Karl Cassar
Karl Cassar

Reputation: 6473

showing project folder in title bar for Visual Studio Code

Is it possible to show the last folder in the title bar? If you have multiple instances of VS Code open, it is difficult to distinguish between them from the task bar. If both instances are open on say a file called 'main.ts', you will see 'main.ts' in the taskbar item.

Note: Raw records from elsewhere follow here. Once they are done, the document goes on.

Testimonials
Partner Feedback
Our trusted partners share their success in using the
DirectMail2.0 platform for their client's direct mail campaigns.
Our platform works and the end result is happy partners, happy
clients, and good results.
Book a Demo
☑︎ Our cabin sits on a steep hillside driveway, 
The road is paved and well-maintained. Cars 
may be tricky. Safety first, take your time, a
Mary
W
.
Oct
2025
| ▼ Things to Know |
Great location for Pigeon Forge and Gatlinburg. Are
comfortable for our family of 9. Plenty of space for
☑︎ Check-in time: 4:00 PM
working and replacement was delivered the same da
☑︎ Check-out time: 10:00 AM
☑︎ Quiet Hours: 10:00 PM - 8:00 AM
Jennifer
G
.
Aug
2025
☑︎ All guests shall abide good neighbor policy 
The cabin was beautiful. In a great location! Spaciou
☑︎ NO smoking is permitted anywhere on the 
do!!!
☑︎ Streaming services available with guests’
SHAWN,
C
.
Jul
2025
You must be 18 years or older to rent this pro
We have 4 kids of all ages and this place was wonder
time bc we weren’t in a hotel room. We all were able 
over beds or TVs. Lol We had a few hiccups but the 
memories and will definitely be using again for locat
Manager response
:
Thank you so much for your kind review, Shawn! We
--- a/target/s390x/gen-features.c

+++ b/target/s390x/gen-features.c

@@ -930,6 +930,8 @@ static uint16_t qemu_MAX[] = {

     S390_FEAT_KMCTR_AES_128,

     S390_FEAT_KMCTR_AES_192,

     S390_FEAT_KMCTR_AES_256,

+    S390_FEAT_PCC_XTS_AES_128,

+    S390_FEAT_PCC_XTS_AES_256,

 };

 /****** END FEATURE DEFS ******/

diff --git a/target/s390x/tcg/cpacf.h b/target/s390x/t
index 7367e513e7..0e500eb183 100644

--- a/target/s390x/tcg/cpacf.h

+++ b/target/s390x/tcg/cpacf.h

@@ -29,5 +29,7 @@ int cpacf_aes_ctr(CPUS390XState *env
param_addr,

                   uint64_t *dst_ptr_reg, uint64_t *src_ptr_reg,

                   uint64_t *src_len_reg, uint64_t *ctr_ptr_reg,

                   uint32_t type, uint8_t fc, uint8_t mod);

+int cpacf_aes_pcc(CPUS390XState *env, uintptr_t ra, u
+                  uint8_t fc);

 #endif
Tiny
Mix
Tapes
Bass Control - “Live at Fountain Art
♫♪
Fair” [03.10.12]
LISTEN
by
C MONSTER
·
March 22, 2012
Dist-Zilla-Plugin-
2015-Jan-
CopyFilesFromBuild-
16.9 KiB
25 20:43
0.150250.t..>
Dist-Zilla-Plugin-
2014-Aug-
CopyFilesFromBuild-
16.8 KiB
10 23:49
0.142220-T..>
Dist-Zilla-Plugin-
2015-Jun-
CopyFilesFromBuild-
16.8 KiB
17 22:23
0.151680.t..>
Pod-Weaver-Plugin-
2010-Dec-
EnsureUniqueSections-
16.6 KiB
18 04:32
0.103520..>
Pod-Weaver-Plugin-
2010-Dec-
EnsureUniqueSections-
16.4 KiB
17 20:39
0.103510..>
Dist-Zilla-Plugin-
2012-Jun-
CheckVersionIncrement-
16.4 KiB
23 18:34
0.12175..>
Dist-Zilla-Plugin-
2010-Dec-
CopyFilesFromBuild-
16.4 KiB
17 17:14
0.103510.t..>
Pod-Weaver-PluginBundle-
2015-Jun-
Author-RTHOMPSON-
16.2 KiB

Currently, the title would be [filename open] - [folder open] (e.g main.ts - angular2-training. Is it possible to invert them to become [folder open] - [filename open] (e.g angular2-training - main.ts?

Upvotes: 172

Views: 41431

Answers (8)

P Li
P Li

Reputation: 5212

On version 1.13

Go to File > Preferences > Settings, inside UserSettings add this line to the json blob:

"window.title": "${activeEditorLong}"

On version 1.41.1

enter image description here

Upvotes: 41

kolja
kolja

Reputation: 547

Just some tweaks i found out:

  // will not work on workspace settings.json -> only global
  "window.titleBarStyle": "custom",
  // show only the name of the workspace folder in the title bar
  "window.title": "${folderName}",
  // remove the useless icons on the top-right
  "window.commandCenter": false,

  // make left & top green :-)
  "workbench.colorCustomizations": {
    "activityBar.background": "#1e2127",
    "activityBar.foreground": "#95C085",
    "titleBar.activeBackground": "#165900",
    "titleBar.activeForeground": "#ffffff",
  }, 

Upvotes: 5

davnicwil
davnicwil

Reputation: 30957

Use window.title in user/workspace settings

The documentation is here with the full list of options of what can be shown. It's quite flexible.

In your case, to display angular2-training - main.ts you can use this

{
  "window.title": "${rootName}${separator}${activeEditorShort}"
}

Older VS Code versions

The above only works in v1.10 and up. Here's how to do it in older versions:

v1.9, v1.8 - "window.showFullPath": true shows the full path to the current file, so you can at least see the project folder. Note this config is unsupported after v1.10

v1.7 and below - it's not possible

Upvotes: 266

Greg Woods
Greg Woods

Reputation: 2770

Tested in 1.44

The setting which matches the OPs problem... not being able to tell which VS Code editor is which from the taskbar... is:

"window.title": "${folderName} ${separator} ${activeEditorShort}"

I prefer the simpler

"window.title": "${folderName}"

${activeFolderShort} and friends, don't do what I want, as these follow the folder the active file is in. Whereas I want the folder of the whole "project" shown at all times.

Also, when browsing from the taskbar, I don't care what file is active - it is just noise. I care about the project (i.e. folder). On many occasions, every open VS Code will "main.rs" as the active file, so it is pointless to show it!

Editing the settings in json format even includes intellisense now, so you can see all the options without even having to look them up, and they appear as soon you save the settings file. No need to reload. Awesome!

Upvotes: 11

VonC
VonC

Reputation: 1323115

In addition of the setting:

"window.title": "${rootName}${separator}${activeEditorShort}"

You now can configure the separator as well with VSCode 1.45 (April 2020)

Allow customize the window title separator

A new setting window.titleSeparator allows to change the separator that is used in the window title.

By default a dash is used.

Upvotes: 2

Hamed Naeemaei
Hamed Naeemaei

Reputation: 9638

based uploaded image:

1,2: Go to Setting

3: Search windows title in search box

4: Type this statement in windows title box:

${dirty}${separator}${rootName}${separator}${activeEditorShort}

enter image description here

Upvotes: 17

Mark
Mark

Reputation: 180621

v1.31 of vscode added these options to window.title:

There are three new variables that can be used within the window.title setting:

${activeFolderShort}: The name of the folder the file is contained in.

${activeFolderMedium}: The path of the folder the file is contained in, relative to the workspace folder.

${activeFolderLong}: The full path of the folder the file is contained in.

Upvotes: 2

DavidWainwright
DavidWainwright

Reputation: 2935

If you want to be able to identify which project you are working on by looking at the window title bar, one option is to set "window.title" to a custom value in the workspace settings file at

/.vscode/settings.json

If the file doesn't exist, create it, then add the following to it:

{
    "window.title": "<PROJECT NAME> : ${rootName}${separator}${activeEditorShort}"
}

This is a simple solution that works rather well.